▶ [SELECTED EXTRACT]
* * * * * * *
# Needing advice on feeding kibble and raw



## FireStorm (Nov 9, 2013)

Well, I am certainly no expert when it comes to feeding raw, and I'm sure some of the more knowledgeable members will chime in. But, we have been giving Hans the Stella & Chewy's freeze dried raw as a topper on his kibble. We also occasionally give him some raw meat, usually some of whatever I am cutting up for dinner. Like if I trim chicken for a stir fry, I give him the trimmings instead of throwing them away (I have this weird thing about meat, I have to trim it really well or I won't eat it so there is usually quite a bit left over). Sometimes he also gets chicken thighs or drumsticks, if our store puts the organic ones on sale. 

We considered doing all raw, but we travel a lot and he will be going with us, so kibble is much more practical. I don't think we could afford to feed just the freeze dried raw (if he was smaller, I would), and I can't really drag a cooler of raw meat everywhere we go especially if we are on a boat or camping.
* * * * * * *
▶ [SOURCE DATA]
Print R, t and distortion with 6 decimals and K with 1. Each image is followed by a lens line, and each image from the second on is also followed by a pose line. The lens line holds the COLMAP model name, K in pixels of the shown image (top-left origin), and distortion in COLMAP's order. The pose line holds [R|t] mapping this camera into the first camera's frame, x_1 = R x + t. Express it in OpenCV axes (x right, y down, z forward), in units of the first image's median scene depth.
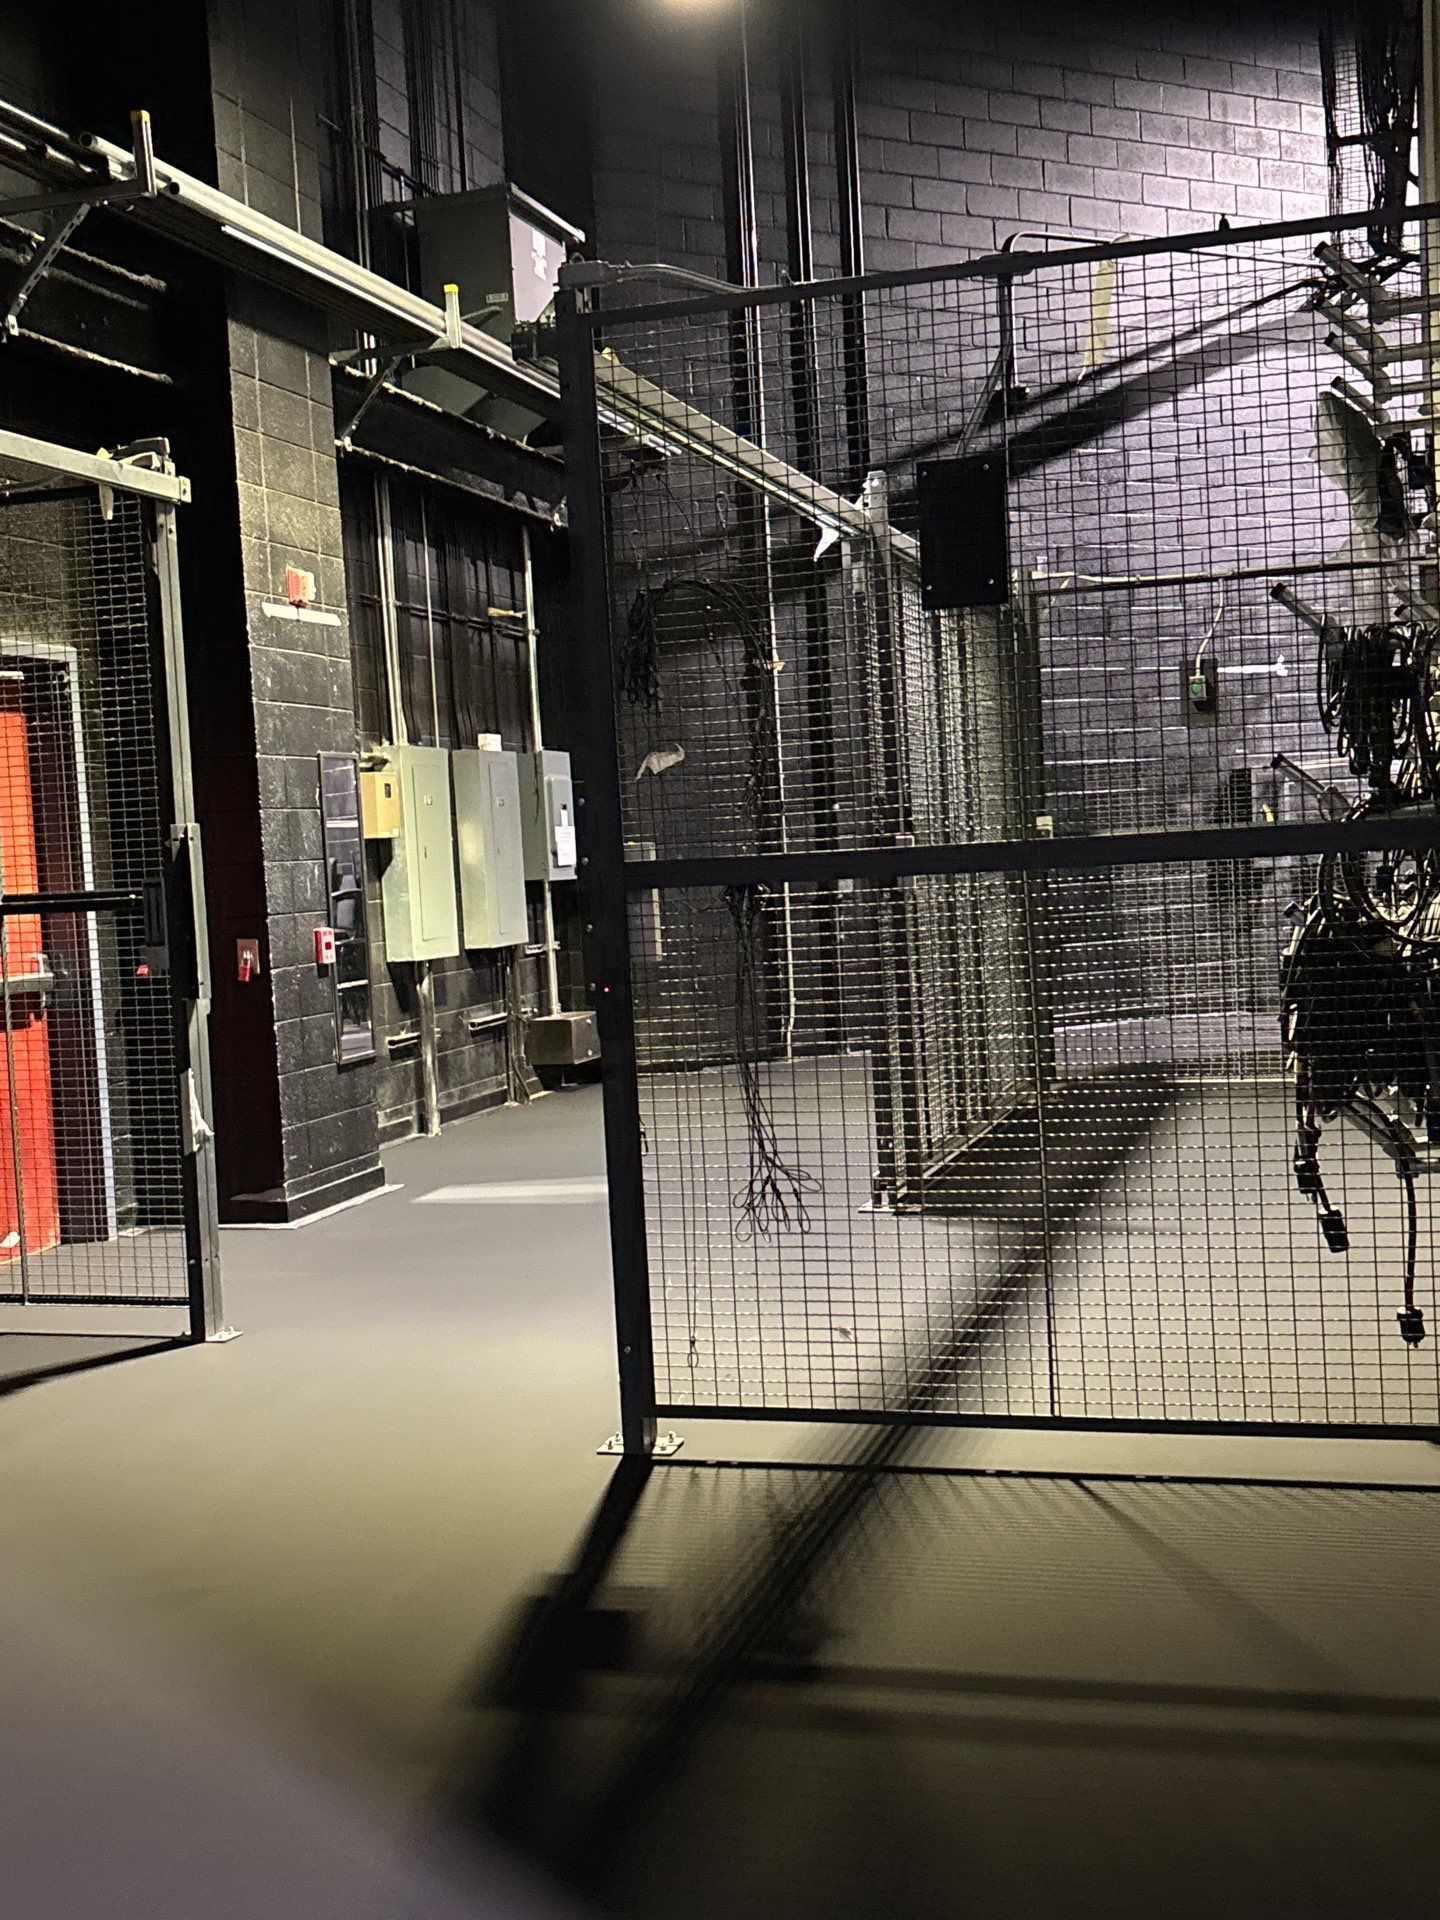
* * * * * * *
▶ [EXERCISES TO COMPLETE]
[1] In the forum thread on feeding kibble and raw, which brand of freeze-dried raw food does FireStorm add to Hans's kibble?
[2] Carry on the forum thread on feeding kibble and raw from the point where it stops.

▶ [TASK-BY-TASK RESULTS]
[1] Stella & Chewy's

[2]
----------



## ClaireG23 (Mar 30, 2014)

Hey. 
I have been feeding raw for almost 2 years and it is AMAZING! My Aussie was fed a high grade kibble and thought I was so great and he was getting the best! 
When he was about a year old we started him on chicken backs. Within 2 weeks his hair started growing in fuller, his hair was miss matched lengths before and it started all coming in shiny and nice. His eyes became so clear and his teeth (which were already forming plaque) became so white and nice! 
I have to say the 2 best things about feeding raw are 
1. No dog smell and very little wet dog smell
2. Poo is wayyyyyy smaller and white and hard. The reason for that is because they are using the meat that they eat and pooping out the bone. Kibble poo is huge because it is mostly filler. And the poo has no smell. 
But most most most of all. The health of your dog is much better (if you do it properly) Tanner has only been the the vet once in the passed 2 years and that was for a spinal X-ray as he got banged pretty hard. 
Also, they shed less (not relevant for a poodle), their nails do grow faster though, lol.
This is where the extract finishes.